During the 1970s, Milder co-founded a collective group called Rhino Horn with Peter Passuntino, Peter Dean, Benny Andrews, Nicholas Sperakis, Michael Fauerbach, Ken Bowman, Leonel Gongora, and Bill Barrell. Rhino Horn continued a style promoting politically and socially driven American Figurative Expressionism, when many people in the art world and society were focused on Pop Art and Minimalism.

Milder's art has been the subject of two retrospectives in Brazil in 2007 at the National Museum Brasilia and, in 2006, at the Museum of Modern Art, in Rio de Janeiro. In Summer of 2009 he was in Brazil where at this time he painted a commissioned mural alongside Brazilian street artist, Eduardo Kobra in São Paulo.

Milder died from a stroke on May 27, 2026, at the age of 92.

==Artwork==
Milder's paintings underwent various stylistic changes since the 1950s. The most common and important consistency is his organic form of Expressionism. Biblical references always play an important role in Milder's work. From Milder's perspective, the Kabbalah underlies all aspects of reality including not only the way a painting is conceived and executed, but also its impact on the visual environment around us. In a 1976 article in Arts magazine titled, “Jay Milder: Painter of Discovery, Resolution and Rediscovery,” historian George Nelson Preston contextualized Milder's artistic process as “trance-like,” and labeled him “an important painter's painter and … an historian's painter.”

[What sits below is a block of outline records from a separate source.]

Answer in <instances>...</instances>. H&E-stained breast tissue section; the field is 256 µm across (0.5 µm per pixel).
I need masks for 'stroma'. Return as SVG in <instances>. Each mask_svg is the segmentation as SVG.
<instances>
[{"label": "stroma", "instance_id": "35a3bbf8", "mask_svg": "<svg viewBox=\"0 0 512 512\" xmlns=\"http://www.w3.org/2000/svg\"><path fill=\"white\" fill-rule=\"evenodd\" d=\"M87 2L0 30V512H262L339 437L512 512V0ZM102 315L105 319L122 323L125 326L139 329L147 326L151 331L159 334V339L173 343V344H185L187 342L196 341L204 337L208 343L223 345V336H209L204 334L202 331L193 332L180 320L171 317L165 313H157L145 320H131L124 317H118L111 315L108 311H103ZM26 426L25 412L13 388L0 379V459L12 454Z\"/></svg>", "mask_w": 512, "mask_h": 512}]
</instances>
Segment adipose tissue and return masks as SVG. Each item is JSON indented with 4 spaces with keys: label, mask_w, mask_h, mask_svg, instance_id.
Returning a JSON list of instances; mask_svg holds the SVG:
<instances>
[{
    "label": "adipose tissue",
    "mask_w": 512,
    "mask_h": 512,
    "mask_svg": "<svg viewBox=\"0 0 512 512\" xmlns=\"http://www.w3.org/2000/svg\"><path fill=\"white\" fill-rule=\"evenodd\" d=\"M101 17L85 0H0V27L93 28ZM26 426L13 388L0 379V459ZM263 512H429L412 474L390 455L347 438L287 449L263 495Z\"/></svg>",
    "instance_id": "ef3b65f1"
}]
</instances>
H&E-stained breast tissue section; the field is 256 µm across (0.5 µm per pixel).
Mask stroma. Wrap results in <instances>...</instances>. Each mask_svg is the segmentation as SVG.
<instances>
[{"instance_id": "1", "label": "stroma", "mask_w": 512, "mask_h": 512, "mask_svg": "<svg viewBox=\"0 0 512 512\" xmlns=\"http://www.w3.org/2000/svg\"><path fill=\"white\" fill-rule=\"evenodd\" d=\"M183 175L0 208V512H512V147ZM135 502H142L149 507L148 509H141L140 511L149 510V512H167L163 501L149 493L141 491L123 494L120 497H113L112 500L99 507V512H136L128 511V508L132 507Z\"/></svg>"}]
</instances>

His first notable series of paintings are his "Subway Runners," "Subway Faces," and "Subway People," which are stylized representations of human figures within an environment that references the New York City subway system. Milder painted in these figures in such a heavy impasto that they often protrude out off of the canvas. While the "Subway Faces" and "Subway People" depict clusters of figures alluding to riders packed into subway cars, the "Subway Runners" feature large solitary forms that stretch across the canvas as if they were running to catch a train.

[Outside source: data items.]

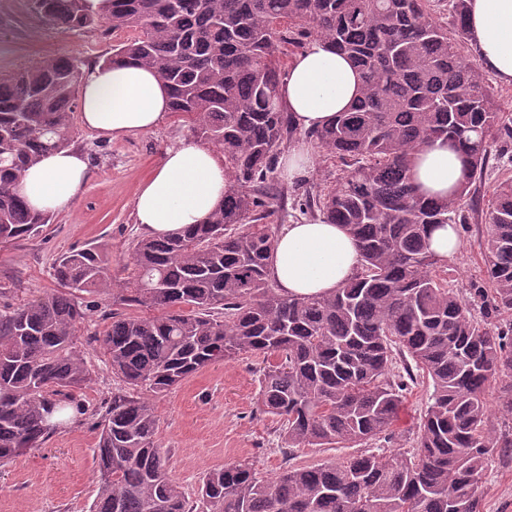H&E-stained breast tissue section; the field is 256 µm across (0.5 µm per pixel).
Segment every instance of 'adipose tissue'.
Wrapping results in <instances>:
<instances>
[{
    "label": "adipose tissue",
    "mask_w": 512,
    "mask_h": 512,
    "mask_svg": "<svg viewBox=\"0 0 512 512\" xmlns=\"http://www.w3.org/2000/svg\"><path fill=\"white\" fill-rule=\"evenodd\" d=\"M467 36L484 71L512 84V0H468ZM356 68L323 41L311 40L289 66L280 102L299 130L325 127L360 93ZM83 121L114 138L154 130L170 111V96L153 69L135 63L92 65L80 90ZM87 161L78 151L43 155L29 167L19 191L31 209L71 207L84 184ZM461 153L446 139L429 142L415 156L412 176L421 193L445 196L460 185ZM224 158L194 141L170 148L139 188L135 212L148 233L163 235L205 222L224 197ZM359 250L340 225L290 224L276 238L271 273L284 295L328 294L353 277Z\"/></svg>",
    "instance_id": "obj_1"
}]
</instances>
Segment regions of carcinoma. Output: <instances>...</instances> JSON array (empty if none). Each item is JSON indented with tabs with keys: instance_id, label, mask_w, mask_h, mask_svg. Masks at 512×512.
Segmentation results:
<instances>
[{
	"instance_id": "1",
	"label": "carcinoma",
	"mask_w": 512,
	"mask_h": 512,
	"mask_svg": "<svg viewBox=\"0 0 512 512\" xmlns=\"http://www.w3.org/2000/svg\"><path fill=\"white\" fill-rule=\"evenodd\" d=\"M105 16L83 0H30L64 29L137 31L104 63L152 67L171 111L224 156V199L202 224L136 241L108 276L96 247L56 260L57 288L0 309V463L86 414L75 391L91 381L78 327V293L150 316L112 314L96 338L122 386L94 449L98 491L89 512H197L170 475L148 395L173 390L210 365L241 355L265 366L259 402L282 421L284 448L363 449L340 465L288 466L265 479L246 462L209 470L198 489L206 512H481L485 472L512 455V426L488 427L487 386L512 418V176L493 188L479 247L484 278L461 295L430 250L434 228L468 224L491 153L512 146V113L493 98L476 61L463 57L467 0H448L454 34L431 0H110ZM321 38L361 73L362 90L328 126L305 133L341 165L334 184L288 181L278 172L299 130L279 103L287 47ZM80 75L66 57H41L0 74V243L49 223L17 186L44 154L72 142ZM444 137L465 158L453 196L426 197L412 159ZM357 242L356 274L327 295L289 297L271 259L284 204ZM411 359L405 374L394 360ZM432 385L410 448L381 456L404 393Z\"/></svg>"
}]
</instances>
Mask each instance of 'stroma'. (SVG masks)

Milder began a group of small paintings, entitled “Messiah Series”, in the late 1960s. These were fully expressionistic earth toned pictures, and he completed around 250 paintings in the series, based on biblical themes from the Old Testament. When 40 of these paintings were shown in a traveling exhibition premiering at the Richard Green Gallery in New York City, in 1987, art critic Donald Kuspit wrote in Artforum Magazine: “after Nolde's biblical pictures, these are the best and most integral group of biblical pictures in the 20th century.”

From the 1970s through the 2000s, much of Milder's artworks have been centered around interpretations of the Kabbalah, including Jewish numerology.

==Collections and awards==
Milder's work is in the permanent collection of galleries and museums throughout the world, including The Tel-Aviv Museum of Art in Tel-Aviv, Israel, The Provincetown Art Association and Museum in Provincetown, Massachusetts, The Chrysler Museum of Art in Norfolk, Virginia, The RISD Museum in Providence, Rhode Island, and the Dayton Art Institute in Dayton, Ohio.

Milder received the Mexican Government's Honor Award for artists in 1957, a Rainbow Arts Foundation Award at Exhibition Museum, Guadalajara, Mexico. In 1965, he was honored as Professor Emeritus at City College of New York in 1991, and in 1999 he was the Cultural Exchange representative between The United States and Brazil at the Belles Artes Museum, Rio de Janeiro, Brazil.